WASHINGTON (Reuters) - The use of Taser stun weapons by U.S. police forces inflicts very few serious injuries, researchers said on Monday, but a leading human rights group was unswayed, pressing its call for a moratorium on them.
The weapons, which are sometimes called stun guns and deliver an electric shock that incapacitates a person, are widely used by U.S. law enforcement. Those in this study were made Taser International Inc of Scottsdale, Arizona.
Advocates argue these weapons allow police to subdue criminal suspects without resorting to more dangerous types of force, reducing injuries to officers and suspects. Critics say they are used too routinely and often against unarmed people who pose no threat, causing needless injuries and deaths.
Researchers tracked police Taser use on 962 people in six jurisdictions around the country from July 2005 to June of this year. The study was funded by the U.S. Justice Department.
Three of these people sustained moderate or severe nonfatal injuries requiring hospital admission, the study found.
Two of them had head injuries suffered when they fell to the ground after being stunned. One had a type of muscle breakdown condition also seen in people whose body temperature gets too high, the researchers said.
Of the rest, 216 people sustained mild injuries like abrasions, contusions and minor cuts requiring outpatient medical treatment, and 743 suffered no injury, the study found.
Two who were shocked with the weapon died, but the researchers said investigations and autopsies determined the deaths to have been unrelated to the Taser.

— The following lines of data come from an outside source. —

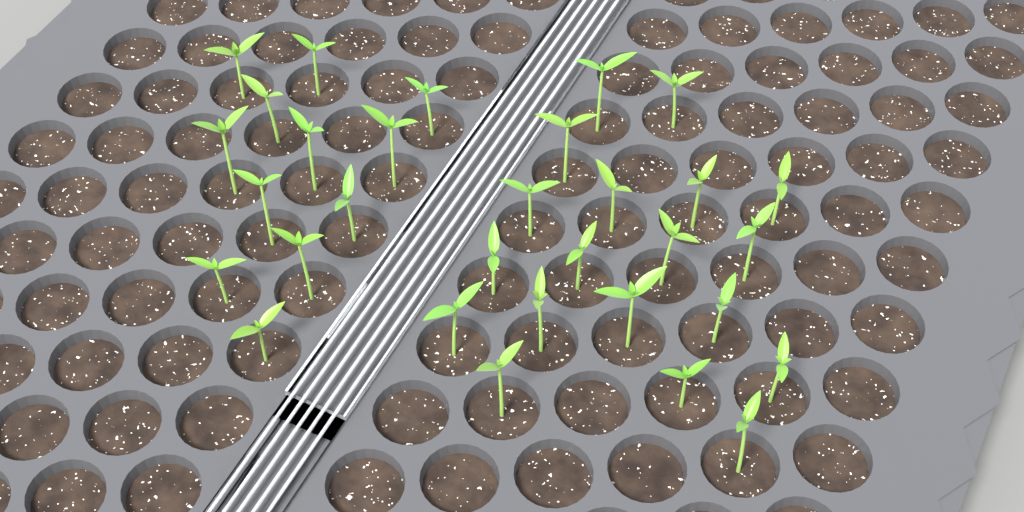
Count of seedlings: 31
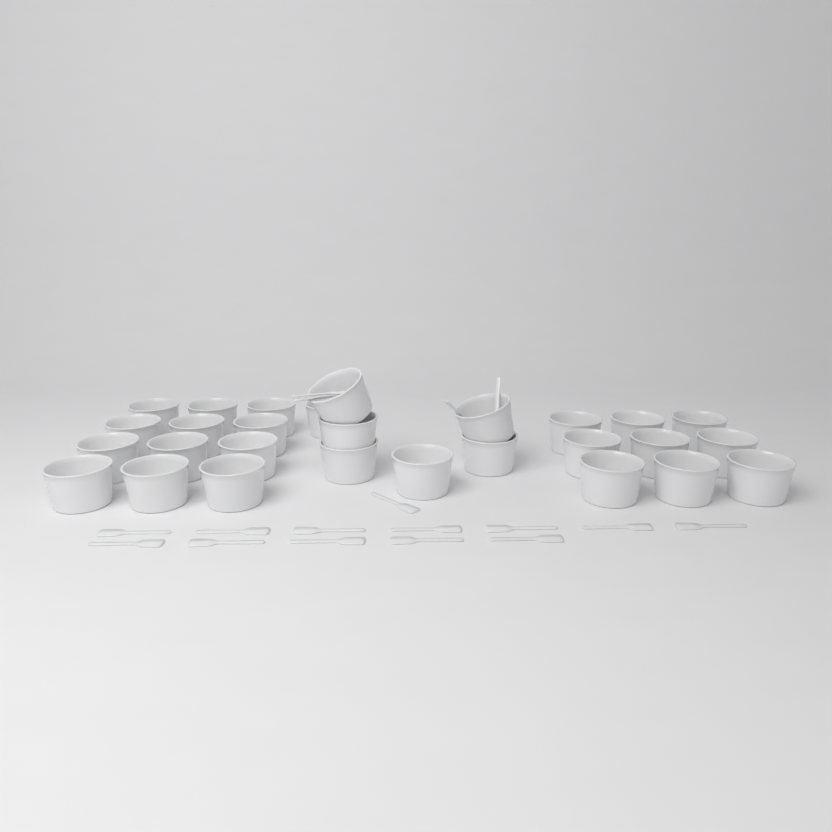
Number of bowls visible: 28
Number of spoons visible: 18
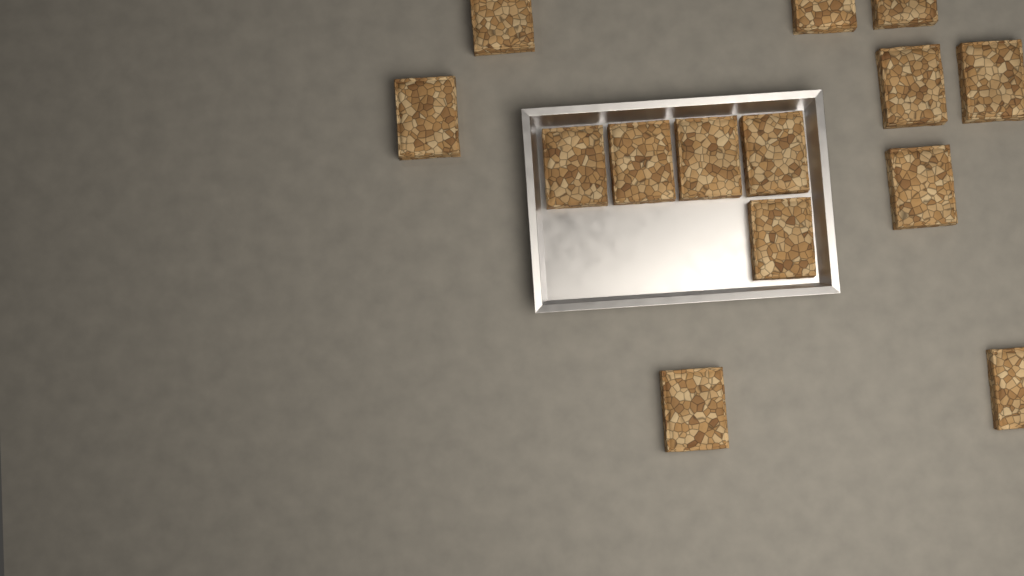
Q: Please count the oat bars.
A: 14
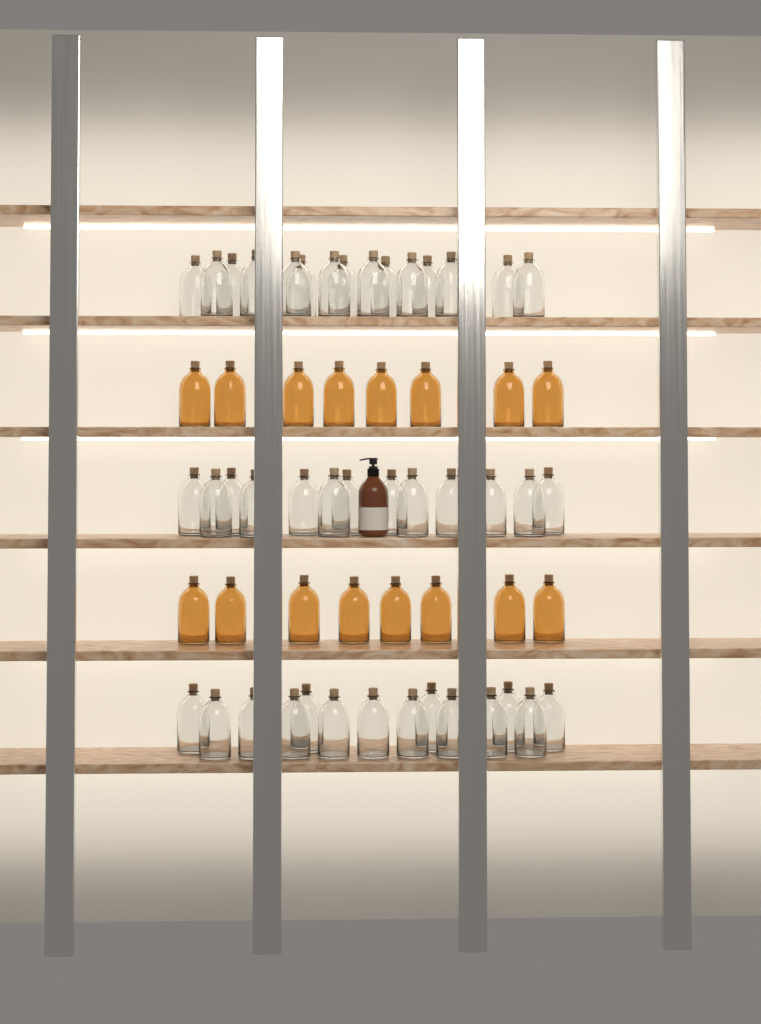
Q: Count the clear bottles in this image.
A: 42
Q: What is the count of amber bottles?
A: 16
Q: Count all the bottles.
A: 58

“The data that we’ve got supports the safety of these devices, in that 99.7 percent of the people on the receiving end in the real world had either no injury or mild injury,” Dr. William Bozeman, an emergency medicine specialist at Wake Forest University School of Medicine in North Carolina who led the study, said in a telephone interview.
Jared Feuer, who heads the U.S. southern regional office of Amnesty International, said the group has documented that 277 people in the United States have died after being shocked by a Taser since June 2001.
“We do believe that there is a risk to the public safety, and we still call for there to be a moratorium on the use of Tasers” by police, Feuer said in an telephone interview.
“Our concern is that Tasers interfere with a basic equation, which is that force must always be proportional to the threat,” Feuer said, noting that about 80 percent of the people on whom a Taser is used by U.S. police are unarmed.
“They are being used in a situation where a firearm or even a baton would never be justified,” Feuer added.
Bozeman said this was the first study to document the frequency and severity of injuries caused by the devices in real-life conditions, with doctors in the law enforcement agencies assessing each case.
TASER International spokesman Steve Tuttle said of the study, “It confirms what we’ve been telling the public since day one — that the Taser technology is a safer alterative for use of force for law enforcement.”
“There is nothing risk-free during a law enforcement encounter with use of force,” Tuttle added, saying the study showed the devices are a “safer alternative” to injuries that might result from a nightstick or police dog bite.
The findings were being presented at the American College of Emergency Physicians’ Research Forum in Seattle.